Data to examine START
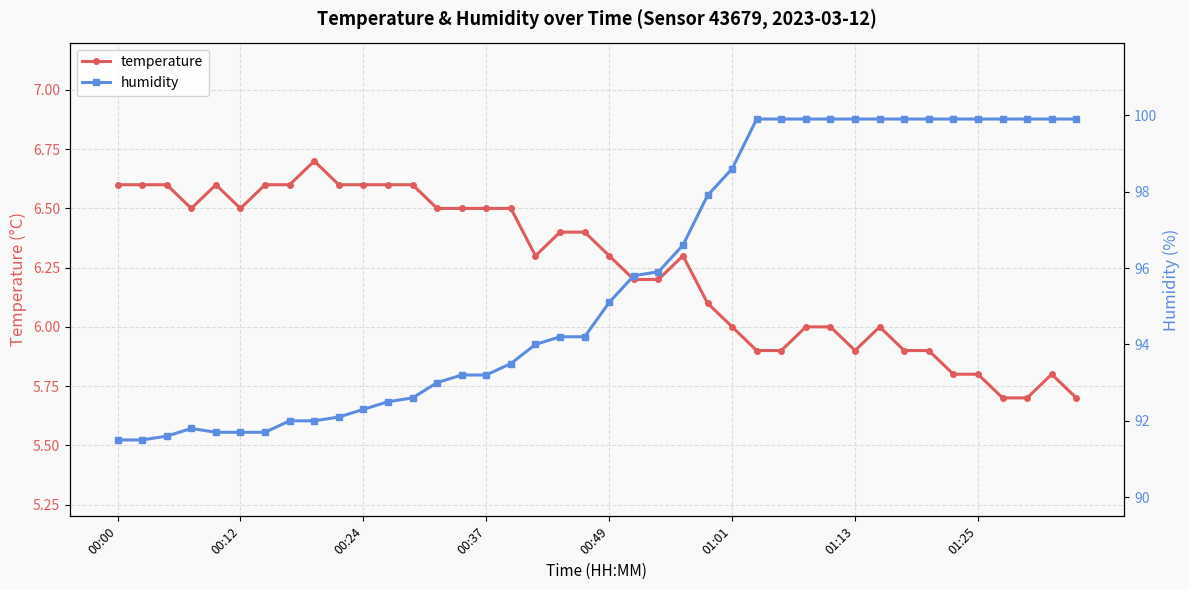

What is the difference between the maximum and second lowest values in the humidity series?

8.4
Data to examine END
Data to examine START
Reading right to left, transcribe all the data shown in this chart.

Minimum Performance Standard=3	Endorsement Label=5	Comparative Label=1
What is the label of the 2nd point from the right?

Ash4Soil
Data to examine END
• [Work required]
Which lines in the listing above contain the word "What", with case counting? Collect each of those lines in full.

• [Expected answer]
What is the difference between the maximum and second lowest values in the humidity series?
What is the label of the 2nd point from the right?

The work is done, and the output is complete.